The earthquake that put an end to the lives of Sr. Clare and other five young aspirants, began at 6:58 P.M. on Saturday, April 16, 2016. Due to the strong floods that in the previous days had devastated Playa Prieta, the Sisters had lived a very difficult week. Just two weeks before the start of a new school year, they found themselves with a school that was in a state of total disaster: all of the classrooms were flooded; the recently painted walls, chairs, tables, doors, and a large quantity of teaching materials were destroyed by the water, because the Sisters had not had time to rescue them. For that reason, as soon as the water level began to recede, the Sisters got busy cleaning and trying to fix the disaster. They worked with joy and generosity. The work was hard, because, as the water subsided, it left several layers of mud. They were also worried about the many poor families in the area that had lost everything, or almost everything, as a result of the floods. In the face of an extreme situation, they reacted with total donation. Contemplating the events in hindsight, it seemed as though the Lord was preparing them.The earthquake began shortly after they had come back from Mass at the village’s parish. It was already dark. Sr. Clare and the group of young women who passed away were on the first floor. They had had guitar class and were about to pray the Rosary with the rest of the sisters and girls.
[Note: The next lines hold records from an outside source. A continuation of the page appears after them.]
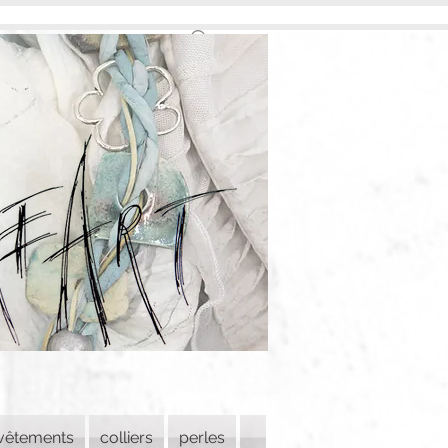
vêtements
colliers
perles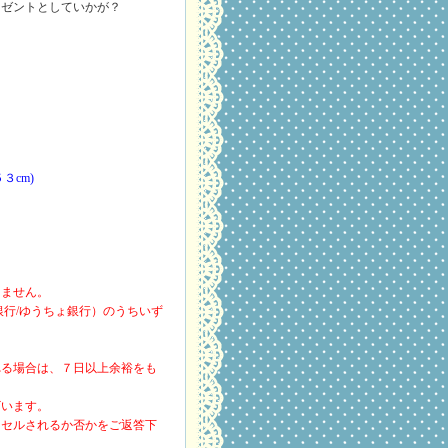
レゼントとしていかが？
３cm)
けません。
銀行/ゆうちょ銀行）のうちいず
れる場合は、７日以上余裕をも
ざいます。
ンセルされるか否かをご返答下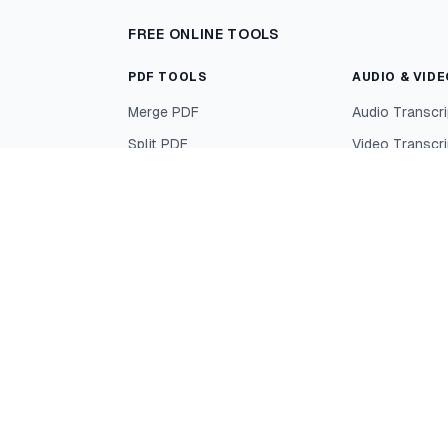
FREE ONLINE TOOLS
PDF TOOLS
AUDIO & VID
Merge PDF
Audio Transcri
Split PDF
Video Transcri
Compress PDF
YouTube Trans
Generator
JPG to PDF
PDF to JPG
Rotate PDF
Ver todos os casos de uso
→
CALCULATORS &
GENERATORS
Password Generator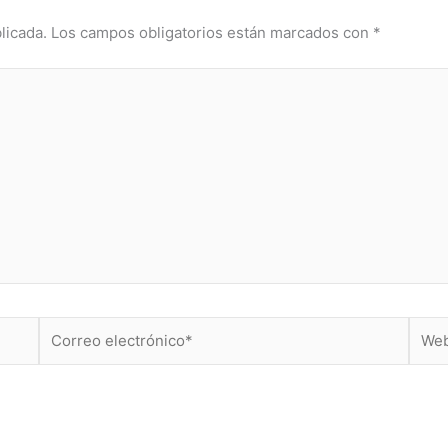
licada.
Los campos obligatorios están marcados con
*
Correo
Web
electrónico*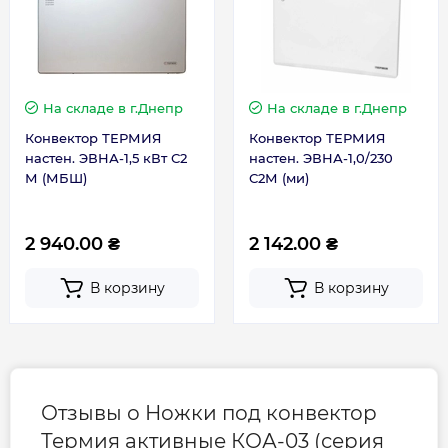
На складе
в г.Днепр
На складе
в г.Днепр
Конвектор ТЕРМИЯ
Конвектор ТЕРМИЯ
настен. ЭВНА-1,5 кВт С2
настен. ЭВНА-1,0/230
М (МБШ)
С2М (ми)
2 940.00 ₴
2 142.00 ₴
В корзину
В корзину
Отзывы о Ножки под конвектор
Термия активные КОА-03 (серия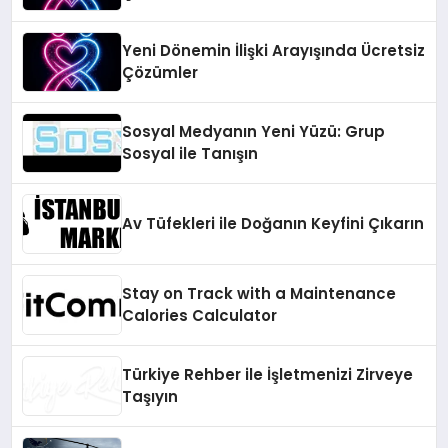
Yeni Dönemin İlişki Arayışında Ücretsiz
Çözümler
Sosyal Medyanın Yeni Yüzü: Grup
Sosyal ile Tanışın
Av Tüfekleri ile Doğanın Keyfini Çıkarın
Stay on Track with a Maintenance
Calories Calculator
Türkiye Rehber ile İşletmenizi Zirveye
Taşıyın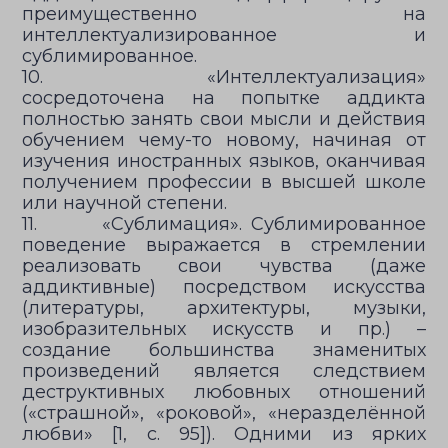
преимущественно на
интеллектуализированное и
сублимированное.
10. «Интеллектуализация»
сосредоточена на попытке аддикта
полностью занять свои мысли и действия
обучением чему-то новому, начиная от
изучения иностранных языков, оканчивая
получением профессии в высшей школе
или научной степени.
11. «Сублимация». Сублимированное
поведение выражается в стремлении
реализовать свои чувства (даже
аддиктивные) посредством искусства
(литературы, архитектуры, музыки,
изобразительных искусств и пр.) –
создание большинства знаменитых
произведений является следствием
деструктивных любовных отношений
(«страшной», «роковой», «неразделённой
любви» [1, с. 95]). Одними из ярких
The heavy quake caused the building to collapse, with four Sisters and seven girls inside. Only five were rescued alive. Curiously enough, they had been talking about death during lunch that very day. Very convinced, Sr. Clare had said, “Why should I be afraid of death, if I’m going to go with the One I have longed to be with my whole life?”

To our surprise, the news of Sr. Clare’s death began to circulate on the mass media worldwide. We began to receive messages of prayer and support, but above all, testimonies of people who had been touched by Sr. Clare’s story and had decided to return to the Sacraments and to live their faith with greater intensity.